Acid-catalyzed morphine/apomorphine type rearrangements are known in the prior art. In conventional synthesis reactions developed prior to 1970, suitable acid catalyst solutions included concentrated HCI, oxalic acid, glacial acetic acid, phosphoric acid, 85% phosphoric acid with flowing anhydrous HCI, 85% phosphoric acid with nitrogen flow through mixture, and concentrated aqueous zinc chloride. Unfortunately, each of these procedures suffered from poor yields, ranging from 0.6% to 46% depending upon the particular acid catalyst and the morphine derivative used. Further, each of these procedures required heating the reaction mixtures to a high temperature, typically about 150 ⁰ C.

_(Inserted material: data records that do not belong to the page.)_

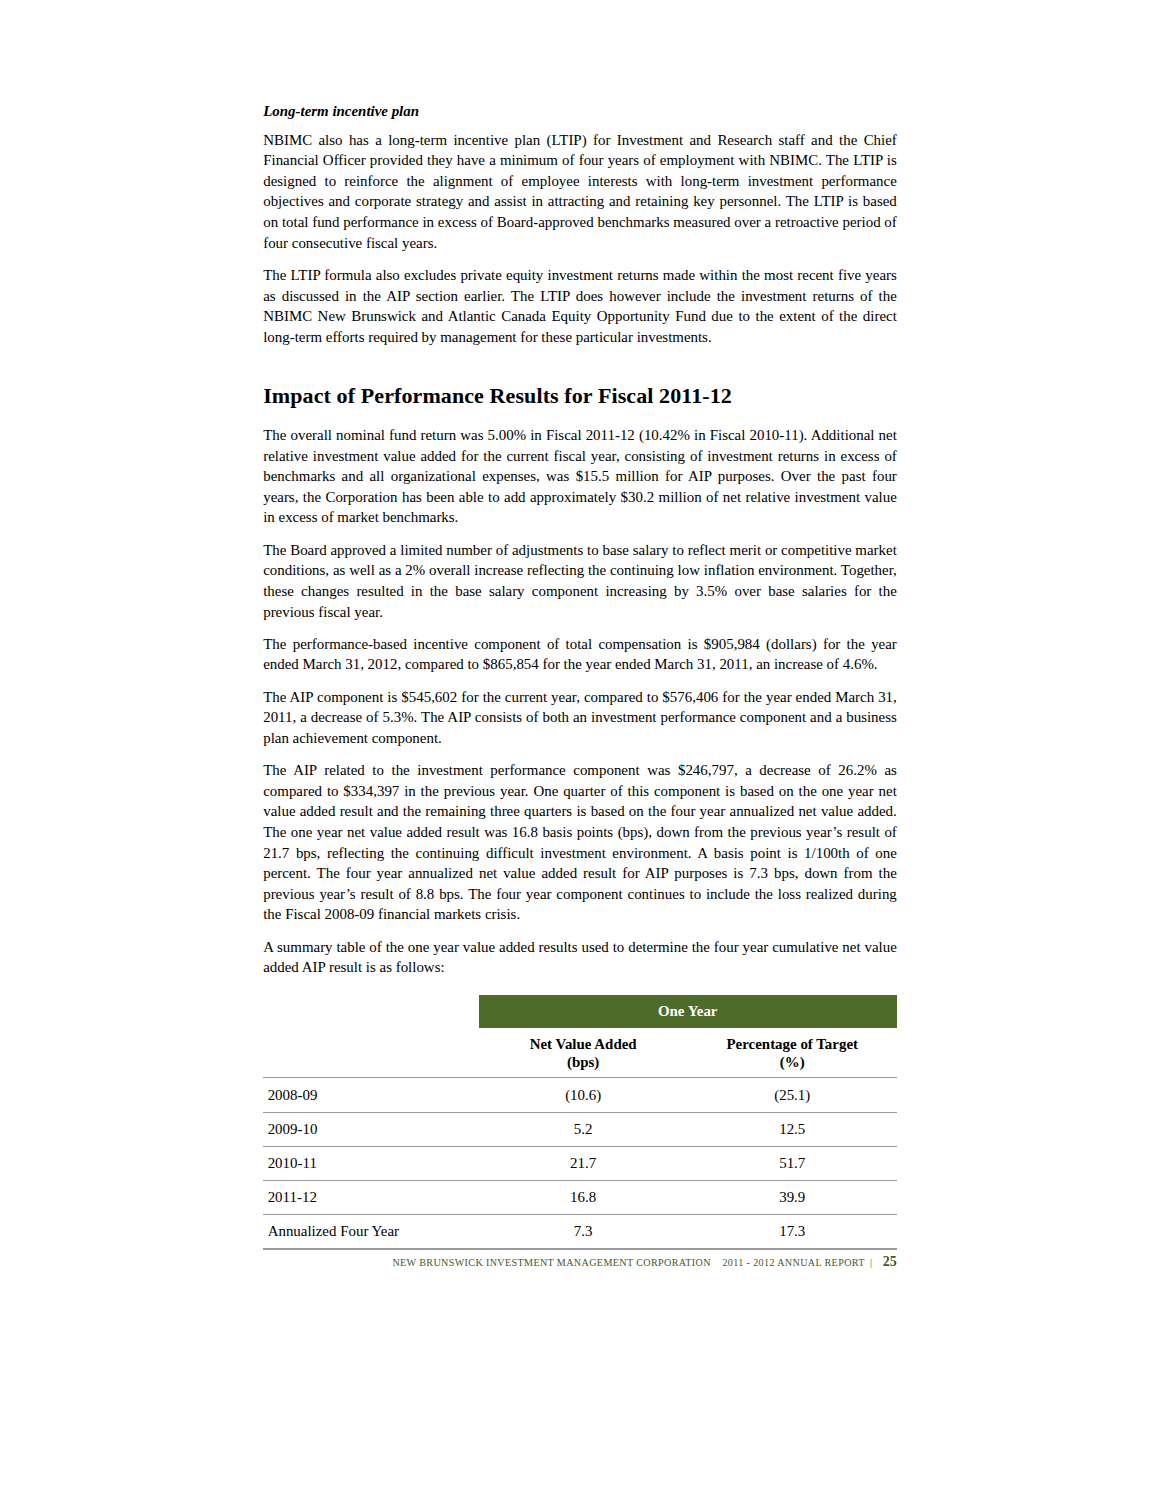Long-term incentive plan
NBIMC also has a long-term incentive plan (LTIP) for Investment and Research staff and the Chief Financial Officer provided they have a minimum of four years of employment with NBIMC. The LTIP is designed to reinforce the alignment of employee interests with long-term investment performance objectives and corporate strategy and assist in attracting and retaining key personnel. The LTIP is based on total fund performance in excess of Board-approved benchmarks measured over a retroactive period of four consecutive fiscal years.
The LTIP formula also excludes private equity investment returns made within the most recent five years as discussed in the AIP section earlier. The LTIP does however include the investment returns of the NBIMC New Brunswick and Atlantic Canada Equity Opportunity Fund due to the extent of the direct long-term efforts required by management for these particular investments.
Impact of Performance Results for Fiscal 2011-12
The overall nominal fund return was 5.00% in Fiscal 2011-12 (10.42% in Fiscal 2010-11). Additional net relative investment value added for the current fiscal year, consisting of investment returns in excess of benchmarks and all organizational expenses, was $15.5 million for AIP purposes. Over the past four years, the Corporation has been able to add approximately $30.2 million of net relative investment value in excess of market benchmarks.
The Board approved a limited number of adjustments to base salary to reflect merit or competitive market conditions, as well as a 2% overall increase reflecting the continuing low inflation environment. Together, these changes resulted in the base salary component increasing by 3.5% over base salaries for the previous fiscal year.
The performance-based incentive component of total compensation is $905,984 (dollars) for the year ended March 31, 2012, compared to $865,854 for the year ended March 31, 2011, an increase of 4.6%.
The AIP component is $545,602 for the current year, compared to $576,406 for the year ended March 31, 2011, a decrease of 5.3%. The AIP consists of both an investment performance component and a business plan achievement component.
The AIP related to the investment performance component was $246,797, a decrease of 26.2% as compared to $334,397 in the previous year. One quarter of this component is based on the one year net value added result and the remaining three quarters is based on the four year annualized net value added. The one year net value added result was 16.8 basis points (bps), down from the previous year’s result of 21.7 bps, reflecting the continuing difficult investment environment. A basis point is 1/100th of one percent. The four year annualized net value added result for AIP purposes is 7.3 bps, down from the previous year’s result of 8.8 bps. The four year component continues to include the loss realized during the Fiscal 2008-09 financial markets crisis.
A summary table of the one year value added results used to determine the four year cumulative net value added AIP result is as follows:
| | One Year |
| --- | --- |
| | Net Value Added (bps) | Percentage of Target (%) |
| 2008-09 | (10.6) | (25.1) |
| 2009-10 | 5.2 | 12.5 |
| 2010-11 | 21.7 | 51.7 |
| 2011-12 | 16.8 | 39.9 |
| Annualized Four Year | 7.3 | 17.3 |
New Brunswick Investment Management Corporation 2011 - 2012 Annual Report|25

In morphine/apomorphine type rearrangements, one mole of water is eliminated during the course of the rearrangement. In the prior art, the water by-product promoted rearrangements, requiring removal, typically at high temperatures (125 ⁰ C to 150 ⁰ C) by passing either a current of anhydrous HCI or a current of nitrogen through the reaction mixture. The use of nitrogen led to a cleaner reaction due to oxygen-free atmosphere and avoided the formation of oxidation side-products and chloromorphides that were usually observed when HCl was employed. The yield of apomorphine orapocodeine ranged from 20% to 42%.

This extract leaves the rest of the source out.